Засветились огни, и слышнее стал говор. Капитан Тушин, распорядившись по роте, послал одного из солдат отыскивать перевязочный пункт или лекаря для юнкера и сел у огня, разложенного на дороге солдатами. Ростов перетащился тоже к огню. Лихорадочная дрожь от боли, холода и сырости трясла всё его тело. Сон непреодолимо клонил его, но он не мог заснуть от мучительной боли в нывшей и не находившей положения руке. Он то закрывал глаза, то взглядывал на огонь, казавшийся ему горячо красным, то на сутуловатую слабую фигуру Тушина, по турецки сидевшего подле него. Большие добрые и умные глаза Тушина с сочувствием и состраданием устремлялись на него.

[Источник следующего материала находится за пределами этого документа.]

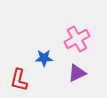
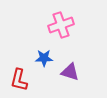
pink cross: moved 16 px left, 14 px up; rotated 10 degrees clockwise
purple triangle: moved 7 px left, 1 px up; rotated 42 degrees clockwise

Он видел, что Тушин всею душой хотел и ничем не мог помочь ему.
Со всех сторон слышны были шаги и говор проходивших, проезжавших и кругом размещавшейся пехоты. Звуки голосов, шагов и переставляемых в грязи лошадиных копыт, ближний и дальний треск дров сливались в один колеблющийся гул.
Теперь уже не текла, как прежде, во мраке невидимая река, а будто после бури укладывалось и трепетало мрачное море. Ростов бессмысленно смотрел и слушал, что происходило перед ним и вокруг него. Пехотный солдат подошел к костру, присел на корточки, всунул руки в огонь и отвернул лицо.
– Ничего, ваше благородие? – сказал он, вопросительно обращаясь к Тушину. – Вот отбился от роты, ваше благородие; сам не знаю, где. Беда!
Вместе с солдатом подошел к костру пехотный офицер с подвязанной щекой и, обращаясь к Тушину, просил приказать подвинуть крошечку орудия, чтобы провезти повозку. За ротным командиром набежали на костер два солдата. Они отчаянно ругались и дрались, выдергивая друг у друга какой то сапог.
– Как же, ты поднял! Ишь, ловок, – кричал один хриплым голосом.
Потом подошел худой, бледный солдат с шеей, обвязанной окровавленною подверткой, и сердитым голосом требовал воды у артиллеристов.
– Что ж, умирать, что ли, как собаке? – говорил он.
Тушин велел дать ему воды. Потом подбежал веселый солдат, прося огоньку в пехоту.
– Огоньку горяченького в пехоту! Счастливо оставаться, землячки, благодарим за огонек, мы назад с процентой отдадим, – говорил он, унося куда то в темноту краснеющуюся головешку.